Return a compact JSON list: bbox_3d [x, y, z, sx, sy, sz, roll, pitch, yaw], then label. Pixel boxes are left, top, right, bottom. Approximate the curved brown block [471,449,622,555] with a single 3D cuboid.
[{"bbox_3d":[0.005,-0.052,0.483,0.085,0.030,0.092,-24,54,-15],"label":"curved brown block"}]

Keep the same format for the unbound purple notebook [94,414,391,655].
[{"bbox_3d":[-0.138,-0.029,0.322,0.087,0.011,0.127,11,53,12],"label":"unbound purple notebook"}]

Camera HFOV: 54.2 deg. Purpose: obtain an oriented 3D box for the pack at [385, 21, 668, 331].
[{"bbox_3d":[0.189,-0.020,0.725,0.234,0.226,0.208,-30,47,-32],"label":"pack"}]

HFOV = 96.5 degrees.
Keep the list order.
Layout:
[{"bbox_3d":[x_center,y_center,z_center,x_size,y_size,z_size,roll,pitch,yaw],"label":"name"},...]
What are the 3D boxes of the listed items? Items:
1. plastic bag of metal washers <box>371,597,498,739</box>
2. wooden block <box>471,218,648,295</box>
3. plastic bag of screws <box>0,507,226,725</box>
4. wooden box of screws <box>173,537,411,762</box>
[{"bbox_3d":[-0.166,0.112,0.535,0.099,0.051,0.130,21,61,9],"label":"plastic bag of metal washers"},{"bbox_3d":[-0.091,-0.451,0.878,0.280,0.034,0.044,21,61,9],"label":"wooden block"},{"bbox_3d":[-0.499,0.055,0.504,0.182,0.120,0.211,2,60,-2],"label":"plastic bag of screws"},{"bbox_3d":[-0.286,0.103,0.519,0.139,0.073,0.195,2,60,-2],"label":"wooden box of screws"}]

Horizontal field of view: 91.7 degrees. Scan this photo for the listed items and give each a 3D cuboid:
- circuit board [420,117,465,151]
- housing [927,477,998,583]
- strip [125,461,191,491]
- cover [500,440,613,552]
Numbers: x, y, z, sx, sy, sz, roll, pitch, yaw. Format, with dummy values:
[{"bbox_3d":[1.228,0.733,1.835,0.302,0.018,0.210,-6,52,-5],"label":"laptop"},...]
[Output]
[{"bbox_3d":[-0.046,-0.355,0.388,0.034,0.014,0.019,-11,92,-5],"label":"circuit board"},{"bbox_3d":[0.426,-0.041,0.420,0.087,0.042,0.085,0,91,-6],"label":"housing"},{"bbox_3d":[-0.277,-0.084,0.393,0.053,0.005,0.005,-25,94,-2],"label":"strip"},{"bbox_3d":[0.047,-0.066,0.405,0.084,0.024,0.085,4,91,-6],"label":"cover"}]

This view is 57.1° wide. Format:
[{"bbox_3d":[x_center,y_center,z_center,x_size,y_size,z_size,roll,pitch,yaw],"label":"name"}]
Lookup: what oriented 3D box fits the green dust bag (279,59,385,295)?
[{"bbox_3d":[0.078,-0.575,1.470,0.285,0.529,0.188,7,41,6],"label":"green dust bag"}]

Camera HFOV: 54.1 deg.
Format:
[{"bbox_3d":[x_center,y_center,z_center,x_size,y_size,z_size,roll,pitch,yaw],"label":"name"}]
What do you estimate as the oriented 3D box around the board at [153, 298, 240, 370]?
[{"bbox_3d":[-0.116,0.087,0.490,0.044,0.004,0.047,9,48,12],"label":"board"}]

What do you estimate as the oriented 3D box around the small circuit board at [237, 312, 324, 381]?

# [Task]
After reading the material above, repeat all of it exactly.

# [Exercise output]
Return a compact JSON list: bbox_3d [x, y, z, sx, sy, sz, roll, pitch, yaw], then label. Pixel boxes are left, top, right, bottom. Approximate the curved brown block [471,449,622,555] with a single 3D cuboid.
[{"bbox_3d":[0.005,-0.052,0.483,0.085,0.030,0.092,-24,54,-15],"label":"curved brown block"}]

Keep the same format for the unbound purple notebook [94,414,391,655].
[{"bbox_3d":[-0.138,-0.029,0.322,0.087,0.011,0.127,11,53,12],"label":"unbound purple notebook"}]

Camera HFOV: 54.2 deg. Purpose: obtain an oriented 3D box for the pack at [385, 21, 668, 331].
[{"bbox_3d":[0.189,-0.020,0.725,0.234,0.226,0.208,-30,47,-32],"label":"pack"}]

HFOV = 96.5 degrees.
Keep the list order.
Layout:
[{"bbox_3d":[x_center,y_center,z_center,x_size,y_size,z_size,roll,pitch,yaw],"label":"name"},...]
What are the 3D boxes of the listed items? Items:
1. plastic bag of metal washers <box>371,597,498,739</box>
2. wooden block <box>471,218,648,295</box>
3. plastic bag of screws <box>0,507,226,725</box>
4. wooden box of screws <box>173,537,411,762</box>
[{"bbox_3d":[-0.166,0.112,0.535,0.099,0.051,0.130,21,61,9],"label":"plastic bag of metal washers"},{"bbox_3d":[-0.091,-0.451,0.878,0.280,0.034,0.044,21,61,9],"label":"wooden block"},{"bbox_3d":[-0.499,0.055,0.504,0.182,0.120,0.211,2,60,-2],"label":"plastic bag of screws"},{"bbox_3d":[-0.286,0.103,0.519,0.139,0.073,0.195,2,60,-2],"label":"wooden box of screws"}]

Horizontal field of view: 91.7 degrees. Scan this photo for the listed items and give each a 3D cuboid:
- circuit board [420,117,465,151]
- housing [927,477,998,583]
- strip [125,461,191,491]
- cover [500,440,613,552]
Numbers: x, y, z, sx, sy, sz, roll, pitch, yaw. Format, with dummy values:
[{"bbox_3d":[1.228,0.733,1.835,0.302,0.018,0.210,-6,52,-5],"label":"laptop"},...]
[Output]
[{"bbox_3d":[-0.046,-0.355,0.388,0.034,0.014,0.019,-11,92,-5],"label":"circuit board"},{"bbox_3d":[0.426,-0.041,0.420,0.087,0.042,0.085,0,91,-6],"label":"housing"},{"bbox_3d":[-0.277,-0.084,0.393,0.053,0.005,0.005,-25,94,-2],"label":"strip"},{"bbox_3d":[0.047,-0.066,0.405,0.084,0.024,0.085,4,91,-6],"label":"cover"}]

This view is 57.1° wide. Format:
[{"bbox_3d":[x_center,y_center,z_center,x_size,y_size,z_size,roll,pitch,yaw],"label":"name"}]
Lookup: what oriented 3D box fits the green dust bag (279,59,385,295)?
[{"bbox_3d":[0.078,-0.575,1.470,0.285,0.529,0.188,7,41,6],"label":"green dust bag"}]

Camera HFOV: 54.1 deg.
Format:
[{"bbox_3d":[x_center,y_center,z_center,x_size,y_size,z_size,roll,pitch,yaw],"label":"name"}]
What do you estimate as the oriented 3D box around the board at [153, 298, 240, 370]?
[{"bbox_3d":[-0.116,0.087,0.490,0.044,0.004,0.047,9,48,12],"label":"board"}]

What do you estimate as the oriented 3D box around the small circuit board at [237, 312, 324, 381]?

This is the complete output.